Publication year - 2010
Publication title -
journal of neurochemistry
Language(s) - English
Resource type - Journals
SCImago Journal Rank - 1.75
H-Index - 229
eISSN - 1471-4159
pISSN - 0022-3042
DOI - 10.1111/j.1471-4159.2009.06465.x
Subject(s) - kainate receptor , adenosine receptor , caffeine , adenosine receptor antagonist , medicine , nmda receptor , endocrinology , glutamate receptor , adenosine , hippocampus , neuroscience , ampa receptor , psychology , pharmacology , receptor , agonist
Seizures early in life cause long‐term behavioral modifications, namely long‐term memory deficits in experimental animals. Since caffeine and adenosine A 2A receptor (A 2A R) antagonists prevent memory deficits in adult animals, we now investigated if they also prevented the long‐term memory deficits caused by a convulsive period early in life.

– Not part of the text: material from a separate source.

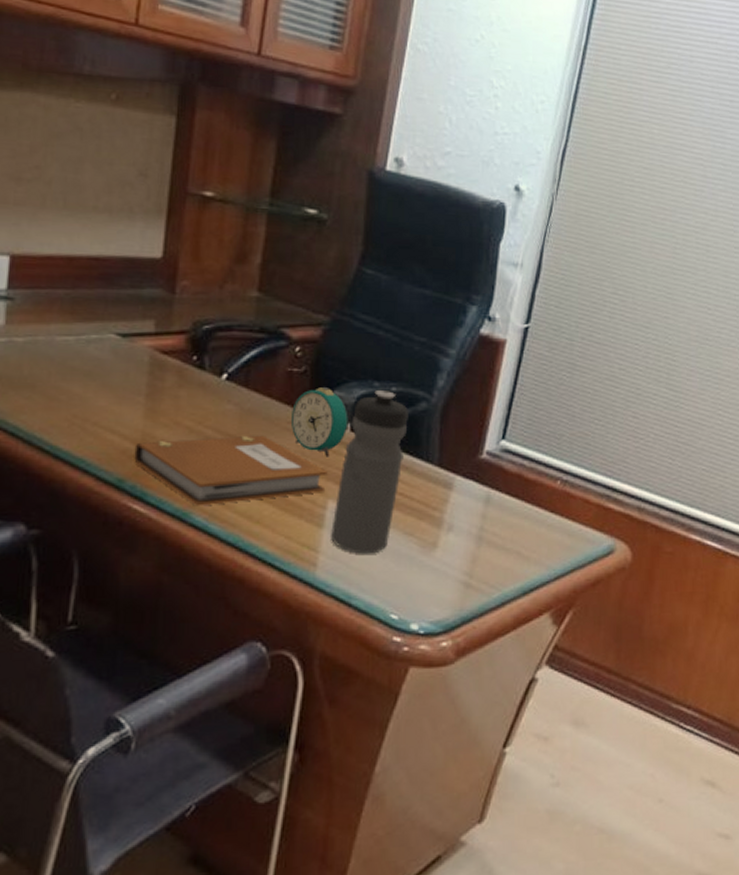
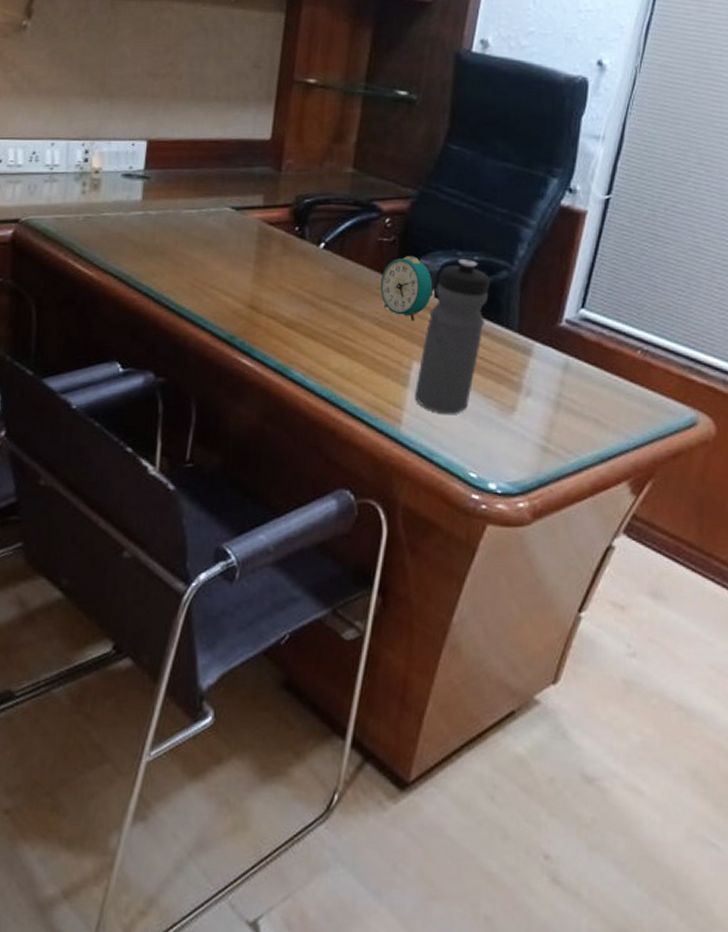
notebook: present [134,435,328,506] -> none [243,299,413,363]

Administration of kainate (KA, 2 mg/kg) to 7‐days‐old (P7) rats caused a single period of self‐extinguishable convulsions which lead to a poorer memory performance in the Y‐maze only when rats were older than 90 days, without modification of locomotion or anxiety‐like behavior in the elevated‐plus maze. In accordance with the relationship between synaptotoxicity and memory dysfunction, the hippocampus of these adult rats treated with kainate at P7 displayed a lower density of synaptic proteins such as SNAP‐25 and syntaxin (but not synaptophysin), as well as vesicular glutamate transporters type 1 (but not vesicular GABA transporters), with no changes in PSD‐95, NMDA receptor subunits (NR1, NR2A, NR2B) or α‐amino‐3‐hydroxy‐5‐methylisoxazole‐4‐propionate receptor subunits (GluR1, GluR2) compared with controls. Caffeine (1 g/L) or the A 2A R antagonist, KW6002 (3 mg/kg) applied in the drinking water from P21 onwards, prevented these memory deficits in P90 rats treated with KA at P7, as well as the accompanying synaptotoxicity. These results show that a single convulsive episode in early life causes a delayed memory deficit in adulthood accompanied by a glutamatergic synaptotoxicity that was prevented by caffeine or adenosine A 2A R antagonists.